Din, meanwhile, was asked about being able to tap into female potential in the Gulf region.

“We are beginning to see in family offices that daughters are being groomed to take over family businesses. That brings a whole layer of complexity around succession planning. We are starting to see in the corporate world more women in senior roles,” she said, adding that “there are formal and informal barriers on the growth of women in business”.

“There is change that is needed; it is slow but it is happening,” she continued.

“One of my family clients said the 'Arab Spring' was wonderful for women in the region…that will create all kinds of complexities in terms of how wealth is structured. We often get families to look at what value they look at in terms of exit and what type of business they want to build,” Din said.

There are not many examples of families in the region giving away their wealth so as to avoid children and other descendants getting it, she added.

Organic and inorganic
“People prefer to generate organic growth through adding people into their families rather than [recruiting] from outside.

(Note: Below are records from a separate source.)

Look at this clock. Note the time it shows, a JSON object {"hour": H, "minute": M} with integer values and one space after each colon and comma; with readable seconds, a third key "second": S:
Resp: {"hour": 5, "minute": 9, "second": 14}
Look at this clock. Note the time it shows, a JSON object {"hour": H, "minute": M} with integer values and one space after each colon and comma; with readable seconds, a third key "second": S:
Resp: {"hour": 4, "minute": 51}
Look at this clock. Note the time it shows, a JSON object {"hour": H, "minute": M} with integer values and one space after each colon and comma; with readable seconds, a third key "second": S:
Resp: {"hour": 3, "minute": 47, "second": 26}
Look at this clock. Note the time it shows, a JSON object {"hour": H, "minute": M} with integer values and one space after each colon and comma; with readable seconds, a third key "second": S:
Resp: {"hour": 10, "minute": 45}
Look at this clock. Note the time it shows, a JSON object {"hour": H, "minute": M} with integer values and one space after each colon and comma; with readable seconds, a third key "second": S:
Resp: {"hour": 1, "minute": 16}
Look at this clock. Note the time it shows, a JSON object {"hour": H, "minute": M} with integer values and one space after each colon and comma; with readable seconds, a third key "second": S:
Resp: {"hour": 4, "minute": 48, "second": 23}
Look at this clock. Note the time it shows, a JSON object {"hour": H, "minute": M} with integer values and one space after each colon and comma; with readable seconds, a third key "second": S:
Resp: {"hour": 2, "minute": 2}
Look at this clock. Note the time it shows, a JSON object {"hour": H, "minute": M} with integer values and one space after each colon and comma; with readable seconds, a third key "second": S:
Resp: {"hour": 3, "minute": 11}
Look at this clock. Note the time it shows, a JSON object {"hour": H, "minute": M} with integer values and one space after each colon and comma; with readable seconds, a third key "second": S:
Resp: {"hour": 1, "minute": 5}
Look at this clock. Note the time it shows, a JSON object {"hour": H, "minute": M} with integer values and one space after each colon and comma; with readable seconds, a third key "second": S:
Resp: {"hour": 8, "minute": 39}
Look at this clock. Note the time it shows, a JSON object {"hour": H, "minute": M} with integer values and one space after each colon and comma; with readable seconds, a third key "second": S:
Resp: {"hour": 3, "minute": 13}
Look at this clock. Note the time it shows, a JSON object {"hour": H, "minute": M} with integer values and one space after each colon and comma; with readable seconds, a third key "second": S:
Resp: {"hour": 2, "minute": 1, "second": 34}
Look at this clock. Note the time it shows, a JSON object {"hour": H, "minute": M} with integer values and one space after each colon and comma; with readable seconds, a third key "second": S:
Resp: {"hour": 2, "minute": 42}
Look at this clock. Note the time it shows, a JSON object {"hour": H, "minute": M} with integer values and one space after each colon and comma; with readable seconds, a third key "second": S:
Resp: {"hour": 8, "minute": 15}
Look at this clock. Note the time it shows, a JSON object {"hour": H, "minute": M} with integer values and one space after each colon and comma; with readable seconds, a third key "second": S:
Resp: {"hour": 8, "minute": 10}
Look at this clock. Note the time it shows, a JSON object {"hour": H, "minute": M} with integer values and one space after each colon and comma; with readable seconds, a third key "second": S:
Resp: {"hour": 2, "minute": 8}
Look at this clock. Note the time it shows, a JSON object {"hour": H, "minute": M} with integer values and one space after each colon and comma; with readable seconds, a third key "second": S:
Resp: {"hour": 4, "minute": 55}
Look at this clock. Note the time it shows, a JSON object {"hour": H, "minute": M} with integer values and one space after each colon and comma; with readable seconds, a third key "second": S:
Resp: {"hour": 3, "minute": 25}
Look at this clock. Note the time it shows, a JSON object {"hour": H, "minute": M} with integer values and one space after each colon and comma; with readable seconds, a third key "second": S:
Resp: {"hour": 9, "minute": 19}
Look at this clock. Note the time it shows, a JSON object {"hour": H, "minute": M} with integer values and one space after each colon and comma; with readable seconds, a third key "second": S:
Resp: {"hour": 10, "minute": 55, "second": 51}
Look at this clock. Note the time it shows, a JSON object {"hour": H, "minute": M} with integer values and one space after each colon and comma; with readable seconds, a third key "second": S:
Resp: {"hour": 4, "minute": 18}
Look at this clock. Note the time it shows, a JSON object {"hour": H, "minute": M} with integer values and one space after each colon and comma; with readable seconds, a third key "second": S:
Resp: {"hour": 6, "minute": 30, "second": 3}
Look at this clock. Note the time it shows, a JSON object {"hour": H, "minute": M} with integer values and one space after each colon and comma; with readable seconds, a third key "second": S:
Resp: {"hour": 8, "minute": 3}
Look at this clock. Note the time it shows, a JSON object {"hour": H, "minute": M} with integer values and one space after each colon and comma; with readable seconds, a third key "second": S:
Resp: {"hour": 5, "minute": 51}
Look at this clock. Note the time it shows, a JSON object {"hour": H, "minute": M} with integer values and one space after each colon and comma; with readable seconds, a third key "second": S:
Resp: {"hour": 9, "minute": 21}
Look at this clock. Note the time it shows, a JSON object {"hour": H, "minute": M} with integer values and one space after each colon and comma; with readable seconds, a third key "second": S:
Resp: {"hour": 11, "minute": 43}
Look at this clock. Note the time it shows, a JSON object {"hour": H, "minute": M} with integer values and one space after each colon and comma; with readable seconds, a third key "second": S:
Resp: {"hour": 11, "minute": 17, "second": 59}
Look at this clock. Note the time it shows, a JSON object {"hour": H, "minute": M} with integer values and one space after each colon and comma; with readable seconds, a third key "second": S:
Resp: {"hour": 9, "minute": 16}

Often you see a reluctance to give too much power to a single individual,” Mrazek said, talking about the delicate politics of family governance in the region.

An issue can arise when a person is brought into a family, is very successful but then there is a potential conflict with the family patriarch, he said.

Outside the DIFC there appears to be reluctance in some families to delegate authority, Mrazek continued.

“The message we like to have is a dual one: macro and micro. The macro is about vision and philosophy. We like a family to pitch a document. Family constitutions, deeds and something that will be a blueprint for famiies in the future. If you don’t have such a document it is difficult to have a mechanism to delegate authority,” he said, noting that at the micro level, this term refers to consolidation of assets.

Coutts’ Rive spoke of how, with second- and third-generation families, there is a need increasingly for families to bring in external managers. Governance is an issue that needs to be seen in tandem with how wealth is structured.

Sometimes it can be difficult for families with an operating business to have a succession process in place. That is why it is important to have a way of resolving disputes early, Rive added.